難治性の悪性リンパ腫(低悪性度B細胞性非ホジキンリンパ腫)の治療薬として、2008年1月に承認された分子標的薬の一種である。イブリツモマブチウキセタンは、CD20と呼ばれる標識タンパク質を持つガン(B細胞リンパ腫)細胞に対して特異的に作用し、ガン細胞の増殖を妨げたり、死滅させる働きをする。また、CD20を認識する以外にも、イブリツモマブチウキセタンに結合したイットリウム90という放射性同位元素が放出するβ線という放射線が、ガン細胞を直接的に攻撃し死滅させるという役割も果たしている。

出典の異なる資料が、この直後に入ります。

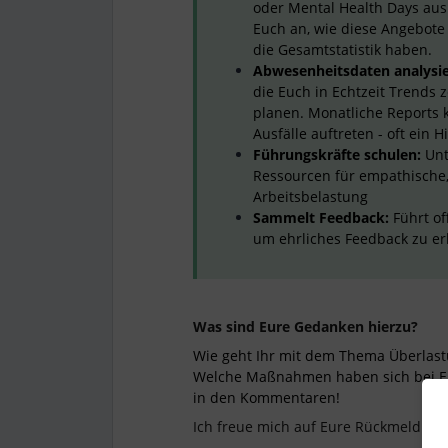
oder Mental Health Days aus 
Euch an, wie diese Angebot
die Gesamtstatistik haben.
Abwesenheitsdaten analysie
die Euch in Echtzeit Trends 
planen. Monatliche Reports 
Ausfälle auftreten - oft ein 
Führungskräfte schulen:
Unt
Ressourcen für empathische
Arbeitsbelastung
Sammelt Feedback:
Führt of
um ehrliches Feedback zu er
Was sind Eure Gedanken hierzu?
Wie geht Ihr mit dem Thema Überlas
Welche Maßnahmen haben sich bei Eu
in den Kommentaren!
Ich freue mich auf Eure Rückmeldung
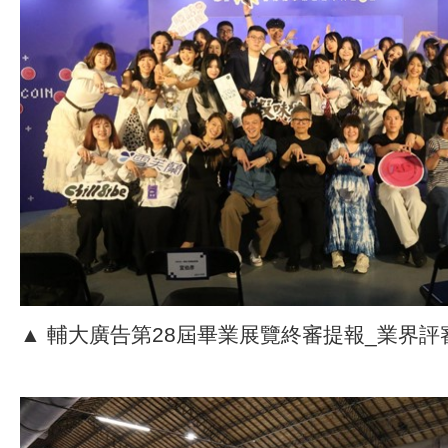
▲ 輔大廣告第28屆畢業展覽終審提報_業界評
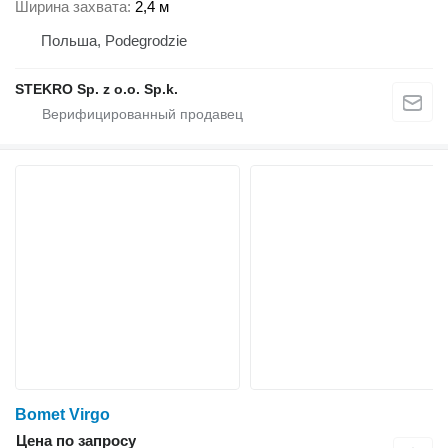
Ширина захвата
2,4 м
Польша, Podegrodzie
STEKRO Sp. z o.o. Sp.k.
Bomet Virgo
Цена по запросу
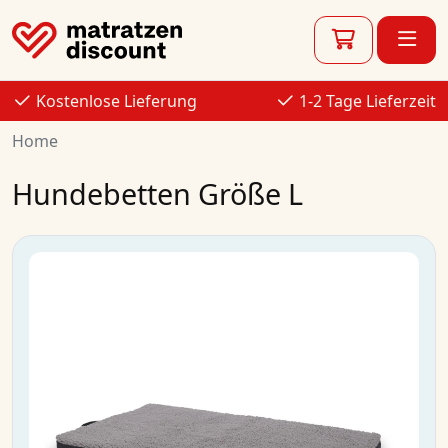
Kostenlose Lieferung
1-2 Tage Lieferzeit
Home
Hundebetten Größe L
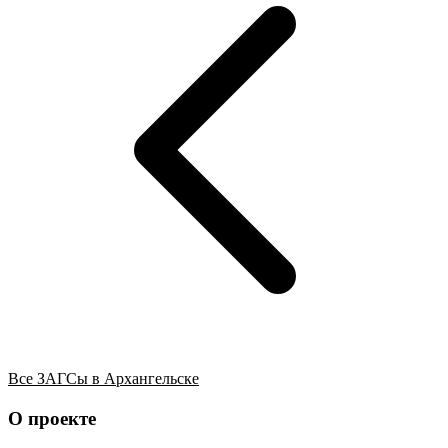
Все ЗАГСы в Архангельске
О проекте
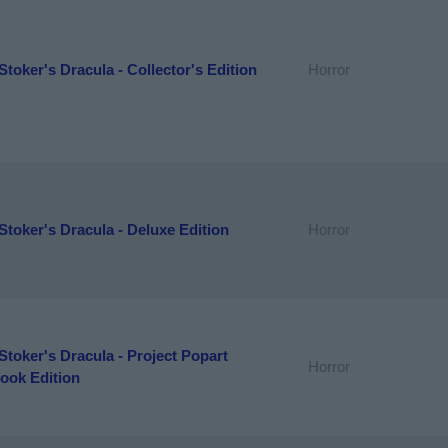
toker's Dracula - Collector's Edition
Horror
toker's Dracula - Deluxe Edition
Horror
toker's Dracula - Project Popart
Horror
ook Edition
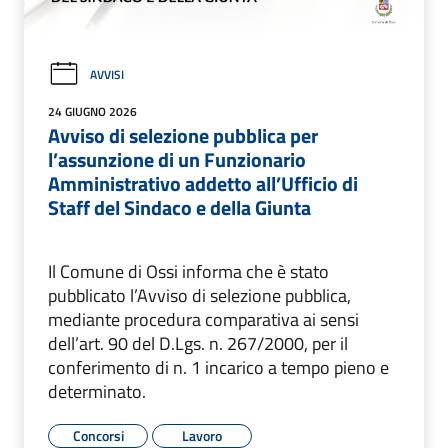
AVVISI
24 GIUGNO 2026
Avviso di selezione pubblica per
l’assunzione di un Funzionario
Amministrativo addetto all’Ufficio di
Staff del Sindaco e della Giunta
Il Comune di Ossi informa che è stato
pubblicato l’Avviso di selezione pubblica,
mediante procedura comparativa ai sensi
dell’art. 90 del D.Lgs. n. 267/2000, per il
conferimento di n. 1 incarico a tempo pieno e
determinato.
Concorsi
Lavoro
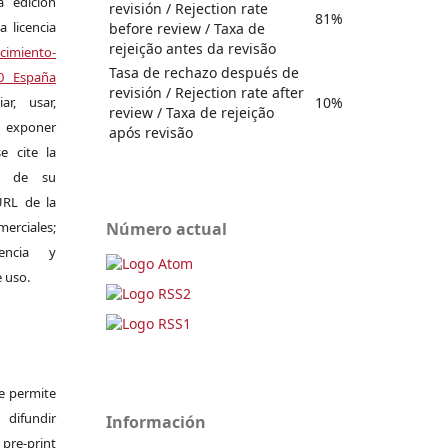
a edición
revisión / Rejection rate
81%
a licencia
before review / Taxa de
rejeição antes da revisão
miento-
Tasa de rechazo después de
.0 España
revisión / Rejection rate after
10%
r, usar,
review / Taxa de rejeição
exponer
após revisão
e cite la
al de su
 URL de la
Número actual
merciales;
encia y
e uso.
Se permite
difundir
Información
pre-print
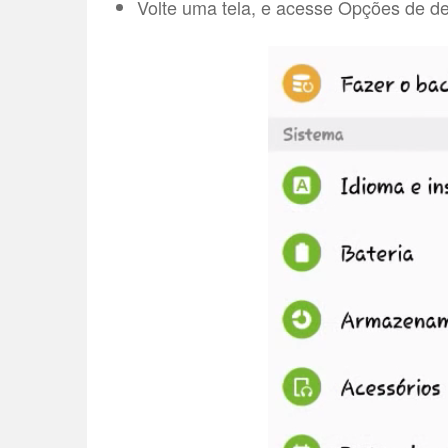
Volte uma tela, e acesse Opções de d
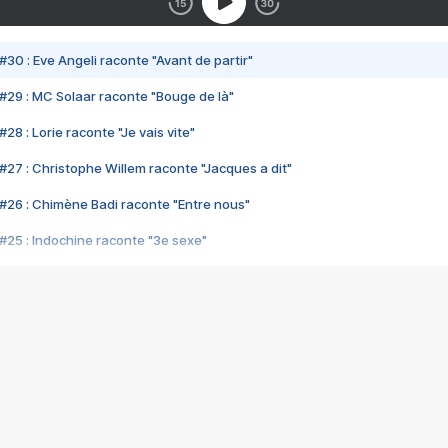
#30 : Eve Angeli raconte "Avant de partir"
#29 : MC Solaar raconte "Bouge de là"
28 : Lorie raconte "Je vais vite"
#27 : Christophe Willem raconte "Jacques a dit"
#26 : Chimène Badi raconte "Entre nous"
#25 : Indochine raconte "3e sexe"
#24 : Zaho raconte "C'est chelou"
#23 : Patrick Bruel raconte "Au café des délices"
#22 : Kyo raconte "Le chemin"
#21 : Nolwenn Leroy raconte "Cassé"
#20 : Patrick Hernandez raconte "Born to be alive"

日本で行なわれた治験では、リツキサンやCHOP療法(エンドキサン、アドリアシン、オンコビン、プレドニゾロンの4剤併用療法)などの抗がん剤治療を受けて再発した低悪性度B細胞リンパ腫の患者さんと、これらの治療で改善がみられなかった難治性の患者さんが対象となっており、これらの被験者は67.5%の人が完全寛解になるという非常に優れた結果が得られている。

適応

POINTイブリツモマブチウキセタンの適応 ・CD20陽性の再発または難治性の低悪性度B細胞性非ホジキンリンパ腫
・マントル細胞リンパ腫

イブリツモマブチウキセタン(ゼヴァリン)の適応はCD20陽性の再発または難治性の低悪性度B細胞性非ホジキンリンパ腫マントル細胞リンパ腫となっている。

副作用

POINTイブリツモマブチウキセタンの適応 ・血球、血小板の減少

投与後しばらくしてから白血球や血小板の減少が確認される場合がある。一般的に抗がん剤の副作用として知られている吐き気・嘔吐、脱毛、手足の麻痺などが見られることはあまりない

使用上の注意点

先述の通り、イブリツモマブチウキセタン(ゼヴァリン)はβ線を放出するため、これを投与しても問題ないかどうかをよく画像診断に使われるγ(ガンマ)線という種類の放射線を出す薬を用いて、イブリツモマブチウキセタン(ゼヴァリン)が蓄積する可能性の高い部位を予め確認する必要がある。この時、当然イブリツモマブチウキセタン(ゼヴァリン)がリンパ節に蓄積しガン化したリンパ細胞だけを攻撃するのが理想的であるが、骨髄や正常な臓器が放射線で照射された場合は新たなガンを引き起こす可能性があるため、投与中止の判断がなされることが多い。